*TRECHO DO DOCUMENTO:*
•••

Foto foi tirada em 1964 em um hotel na cidade de Saint Augustine, na Flórida - Getty Images
Foto foi tirada em 1964 em um hotel na cidade de Saint Augustine, na Flórida Imagem: Getty Images

Redação - BBC News Mundo

05/11/2018 12h35

Esta fotografia correu o mundo e foi fundamental para o avanço dos direitos civis nos Estados Unidos.

Ela mostra o rosto em pânico de duas mulheres negras em uma piscina, enquanto um homem branco joga ácido clorídrico na água.

A foto foi tirada em 18 de junho de 1964 em um hotel na cidade de Saint Augustine, na Flórida.

De imediato, o registro se converteu em um dos símbolos da segregação racial que durante décadas impediu os negros de compartilharem espaços públicos e privados com a população branca na maioria dos Estados americanos do sul.

Nesta terça-feira, mais de meio século depois, um dos candidatos ao governo da Flórida pode se tornar o primeiro governador afro-americano do Estado.

•••

*MATERIAL FORNECIDO:*
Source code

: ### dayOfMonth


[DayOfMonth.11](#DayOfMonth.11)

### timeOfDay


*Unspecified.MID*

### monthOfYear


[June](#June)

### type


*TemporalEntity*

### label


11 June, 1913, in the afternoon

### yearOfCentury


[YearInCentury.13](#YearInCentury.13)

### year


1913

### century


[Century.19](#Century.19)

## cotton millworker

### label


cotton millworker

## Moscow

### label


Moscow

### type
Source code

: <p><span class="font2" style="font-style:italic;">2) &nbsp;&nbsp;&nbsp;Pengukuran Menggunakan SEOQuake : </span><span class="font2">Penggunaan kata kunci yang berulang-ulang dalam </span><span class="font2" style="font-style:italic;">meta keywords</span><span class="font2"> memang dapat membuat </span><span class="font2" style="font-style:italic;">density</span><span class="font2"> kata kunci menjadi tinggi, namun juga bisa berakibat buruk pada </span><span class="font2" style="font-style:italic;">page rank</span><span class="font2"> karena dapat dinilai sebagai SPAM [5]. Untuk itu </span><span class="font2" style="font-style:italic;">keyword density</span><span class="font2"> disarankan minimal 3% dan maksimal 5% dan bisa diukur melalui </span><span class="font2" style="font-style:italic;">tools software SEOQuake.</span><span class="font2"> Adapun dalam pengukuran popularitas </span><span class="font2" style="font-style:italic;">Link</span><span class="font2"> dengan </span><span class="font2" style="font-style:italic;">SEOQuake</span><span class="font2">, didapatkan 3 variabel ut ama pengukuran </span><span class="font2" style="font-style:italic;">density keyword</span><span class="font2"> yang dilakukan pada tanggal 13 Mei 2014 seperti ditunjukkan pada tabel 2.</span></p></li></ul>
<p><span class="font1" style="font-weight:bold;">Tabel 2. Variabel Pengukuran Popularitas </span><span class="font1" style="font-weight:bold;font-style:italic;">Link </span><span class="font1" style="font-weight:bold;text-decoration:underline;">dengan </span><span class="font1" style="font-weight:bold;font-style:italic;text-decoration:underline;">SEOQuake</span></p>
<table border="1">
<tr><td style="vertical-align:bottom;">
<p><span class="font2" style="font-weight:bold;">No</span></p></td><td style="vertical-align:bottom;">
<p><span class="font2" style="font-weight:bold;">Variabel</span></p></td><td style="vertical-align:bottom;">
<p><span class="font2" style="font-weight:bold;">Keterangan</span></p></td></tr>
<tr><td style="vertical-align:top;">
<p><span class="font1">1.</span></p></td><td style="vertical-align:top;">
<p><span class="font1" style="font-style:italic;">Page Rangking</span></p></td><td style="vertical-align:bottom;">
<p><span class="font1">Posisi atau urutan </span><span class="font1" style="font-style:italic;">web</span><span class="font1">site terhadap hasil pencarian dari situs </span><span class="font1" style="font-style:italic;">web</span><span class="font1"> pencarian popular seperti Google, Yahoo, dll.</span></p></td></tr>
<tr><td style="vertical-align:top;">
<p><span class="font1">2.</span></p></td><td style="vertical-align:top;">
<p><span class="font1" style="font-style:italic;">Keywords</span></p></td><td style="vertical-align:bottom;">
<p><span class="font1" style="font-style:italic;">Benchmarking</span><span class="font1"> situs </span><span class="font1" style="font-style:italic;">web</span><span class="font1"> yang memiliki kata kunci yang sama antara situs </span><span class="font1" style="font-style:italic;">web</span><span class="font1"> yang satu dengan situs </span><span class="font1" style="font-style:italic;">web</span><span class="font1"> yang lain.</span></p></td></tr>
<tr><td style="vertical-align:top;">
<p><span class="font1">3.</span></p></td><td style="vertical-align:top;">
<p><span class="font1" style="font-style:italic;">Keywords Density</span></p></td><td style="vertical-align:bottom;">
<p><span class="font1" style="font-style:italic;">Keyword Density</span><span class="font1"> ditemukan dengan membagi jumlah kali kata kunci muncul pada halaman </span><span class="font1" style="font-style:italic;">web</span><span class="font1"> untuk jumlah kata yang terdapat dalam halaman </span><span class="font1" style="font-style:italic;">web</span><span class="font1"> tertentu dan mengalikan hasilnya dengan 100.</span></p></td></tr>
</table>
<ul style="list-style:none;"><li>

•••

*USANDO AS INFORMAÇÕES:*
1. Segundo o texto sobre a fotografia de 1964, em que data exata a foto foi tirada?
2. Diga se cada afirmação concorda com o texto sobre a fotografia de 1964, justificando com as palavras do texto: (a) A foto foi tirada em um hotel na Flórida. (b) Na foto, um homem branco joga ácido clorídrico na água. (c) A foto mostra três mulheres negras em uma piscina.
3. Prossiga com o texto sobre a fotografia de 1964 a partir da última frase dele.
Este material provém de outra fonte.

*RESPOSTAS DO EXERCÍCIO:*
1. Em 18 de junho de 1964.

2.
(a) Sim: "em um hotel na cidade de Saint Augustine, na Flórida".
(b) Sim: "um homem branco joga ácido clorídrico na água".
(c) Não: "duas mulheres negras em uma piscina".

3.
Trata-se de Andrew Gillum, prefeito da cidade de Tallahassee, que, com uma agenda de esquerda, venceu em agosto as primárias do Partido Democrata, contrariando todos os prognósticos.

Declarações polêmicas

No dia seguinte à sua vitória, o velho fantasma do racismo reapareceu na Flórida, como consequência das declarações de Ron DeSantis, adversário republicano de Gillum.

Em entrevista ao canal de televisão americano Fox News, DeSantis comentou as propostas do oponente e disse que "a última coisa que temos a fazer é macaquices, tentando adotar uma agenda socialista com enormes aumentos impostos e levando o Estado à falência".

Imediatamente, o Partido Democrata condenou as palavras do republicano, acusando o candidato de apelar ao racismo dos eleitores usando uma expressão discriminatória.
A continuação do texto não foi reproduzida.